AppleがまたしてもiPhone11 Proを使ったびっくり作品を発表した。ロシアのサンクトペテルブルクにある世界最大級の美術館エルミタージュ(国立ロシア美術館)を、5時間19分28秒かけてたーっぷり見せてくれる。しかも、編集なしのワンカット。途中で充電もしていない。撮影後にはまだバッテリー残量が19パーセントあったとのこと。

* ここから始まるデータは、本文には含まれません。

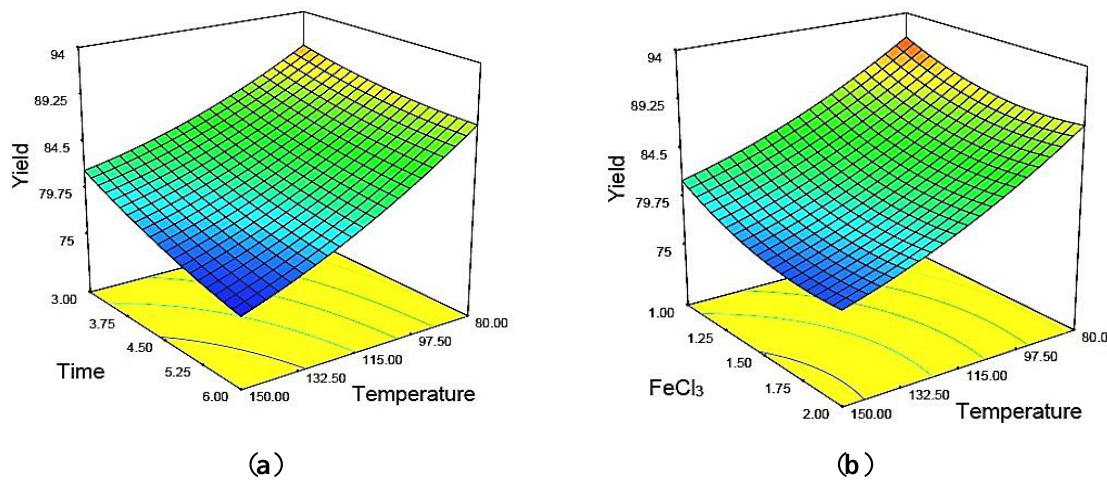
Figure 3. Response surface and contour plots of the combined effects of: ( a ) temperature and time; ( b ) temperature and catalyst concentration on the percentage yield ( y 2 ) of acid hydrolyzed MCC when the other two variables were at center points.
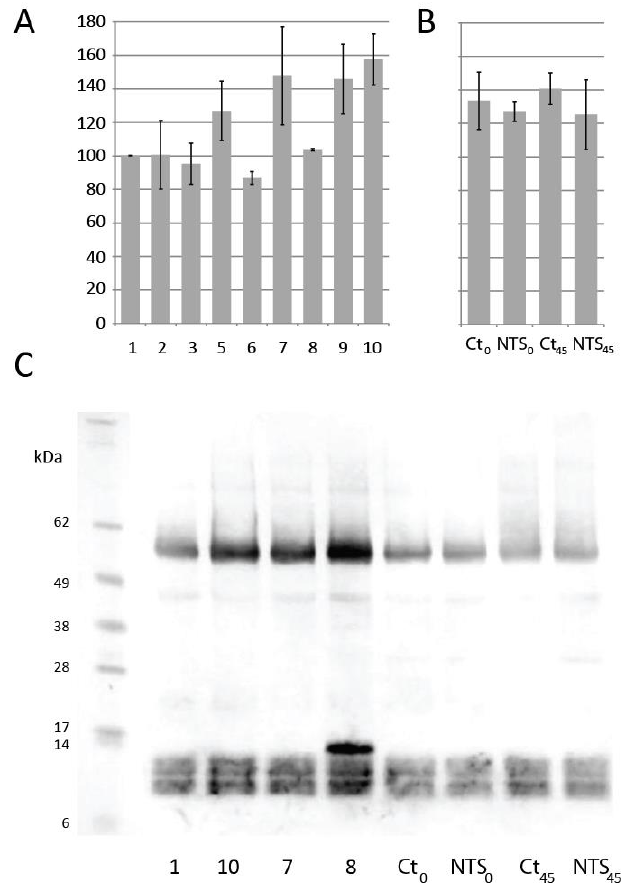
Figure 4. ( A ) Dough soluble thiol content measured as by Ellmann reagent in samples 1 to 10, corresponding to the conditions detailed in Figure 2. ( B ) Yeast-containing dough soluble thiol content measured as by Ellmann reagent in dough used for baking tests. Time point 0 corresponds to dough sampled just after mixing, and t = 45 min to dough just before baking, after development. Control sample value was set to 100%. ( C ) Western blot profile of dough extract with anti-wheat Trxh1 polyclonal antibodies. A marker in the first lane (size in kDa) was added for reference from the picture of the Ponceau-stained membrane before immunodetection.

国立ロシア美術館は、19世紀に建てられたミハイロフスキー宮殿を中心に、歴史的建造物や庭園で構成されている。この動画では、その中の45のギャラリーと劇場を巡り、588点の芸術作品を紹介している。ただ美術館内部を映すだけではなく、ときどき人が現れてダンスを見せたり、フィナーレではキリル・リクターのピアノ三重奏に合わせてダンサーたちが群舞するなど、アート作品に仕上がっている。
撮影は休館日の月曜日に行われたが、ワンカットなのでミスは許されない。6時間ぶっ続けでノーミスのテイクを撮るために、数カ月かけてみっちりリハーサルを重ね、さらには遠隔で動画撮影機能をコントロールするアプリも開発したという。

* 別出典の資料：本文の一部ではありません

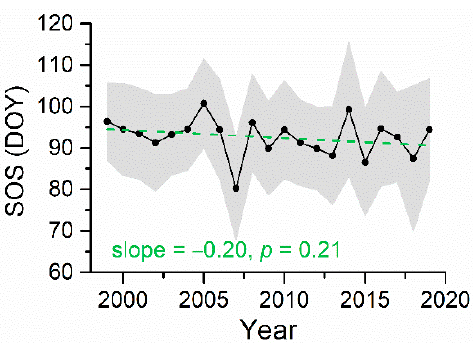
Figure 5. Interannual variation in the regional mean SOS from 1999 to 2019. The grey band represents one standard deviation of the SOS.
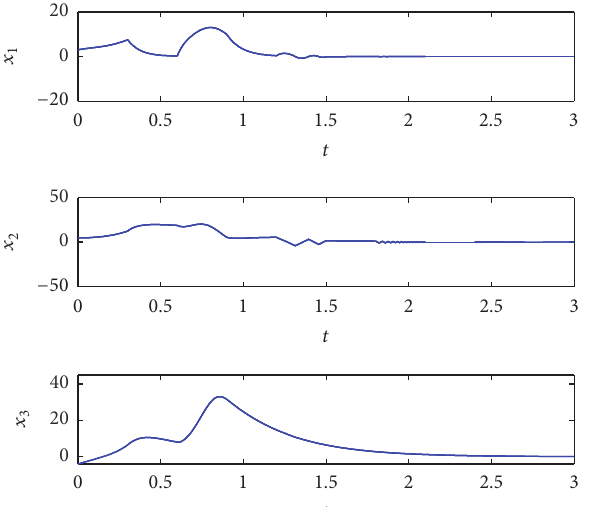
Figure 3: Orbits of controlled system (46) with 𝑥 1 (0) = 3 , 𝑥 2 (0) = 5 , and 𝑥 3 (0) = −4 .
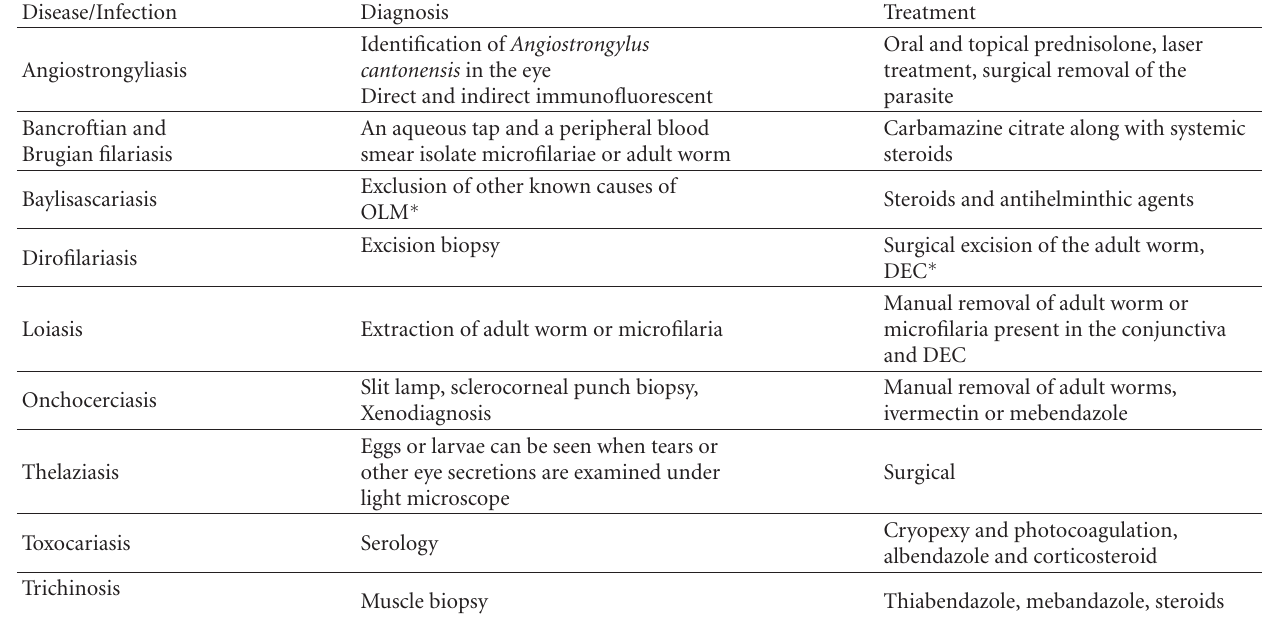
Table 4: Ocular parasitosis caused by round worms ( diagnosis and treatment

監督は、モスクワの演劇学校を出て全ロシア映画大学で映像を学んだ29歳のアシーニャ・ゴグ。ショートフィルムで数々の賞を受賞している。「この作品は時間の中のつながりを表現しています。時間を超えた芸術と、現代生活と最新テクノロジーとの出会いです」とゴグ監督はArtnetの記事の中で話している。
彼女の母親はモスクワにあるトレチャコフ美術館でキュレーターを務めていた美術史研究家で、小さいころから母の蔵書を見てインスパイヤーされている。そのため、ファインアートの捉え方がひと味違うのだろう。それがよく現れているのが、2007年に発表した「CENTENARY OF THE MUSEUMS」(美術館の100年)という作品。これがめちゃくちゃ美しい。
音楽にはジャズサックス奏者アントン・シュワルツ、テクノミュージシャンのムジュースことローマン・リトビノフ)、作曲家の小栗克裕、ガブリエル・プロコフィエフ、キリル・リクターらが参加し、サウンドトラックがApple Musicから「Hermitage」という同名のタイトルで発売されている。
実際の撮影風景は、このメイキング動画で見ることができる。監督をはじめとする各スタッフのインタビューも面白い(日本語字幕にすると、なんとなくわかります)。とくに、1:52あたりから始まるバックアップとモニター用のカメラの説明は興味深い。3台のiPhoneをひとつのリグにまとめている。
新型コロナウイルスのせいでロシア旅行に行けなくなっちゃった人たちも、ピロシキでも食べながらこれを大きなテレビ画面で1日眺めていれば、行った気になれるはず。